» **Kutipan Terpilih**
-------------------------
Setelah aku lulus SR aku diterima di SMP Yaperci, di Jalan Cikini Raya 76. Saat di SMP teman sepermainanku masih tetap sama, yaitu anak-anak pelayan, tukang kebun, sopir pegawai Istana dan Setneg.
Pada era ini aku mulai diharuskan Bung Karno dan Ibu Fatmawati belajar menari. Aku memilih tari Jawa Tengah aliran Solo, bukan aliran Yogyakarta yang menurutku gerakan-gerakan tarinya agak kasar. Aku dilatih oleh Praptono untuk tarian Gatotkaca dan Handogo Bugis. Khusus untuk memperdalam tarian Gatotkaca aku dilatih dan menari bersama, Rusman, maestro tari Gatotkaca dari Sriwedari Solo.
-------------------------
[Item dari sebuah dataset]
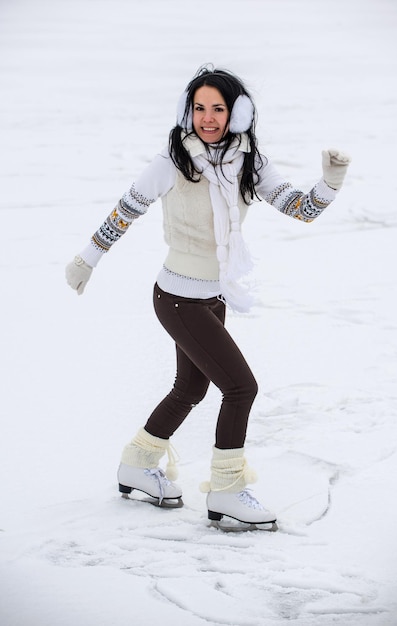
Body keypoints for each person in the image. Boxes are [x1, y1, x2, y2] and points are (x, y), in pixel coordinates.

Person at [66, 65, 350, 530]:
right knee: (240, 388)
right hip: (177, 298)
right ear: (187, 110)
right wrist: (87, 259)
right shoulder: (172, 162)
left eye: (218, 108)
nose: (208, 118)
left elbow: (301, 210)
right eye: (199, 108)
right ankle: (226, 491)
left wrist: (330, 181)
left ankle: (138, 464)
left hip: (213, 298)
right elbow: (125, 211)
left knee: (192, 387)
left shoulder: (248, 161)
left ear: (237, 113)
-------------------------
» **Petunjuk Tugas**
Menurut kutipan di atas, di jalan apa SMP Yaperci berada?

» **Bagian Jawaban**
SMP Yaperci berada di Jalan Cikini Raya 76.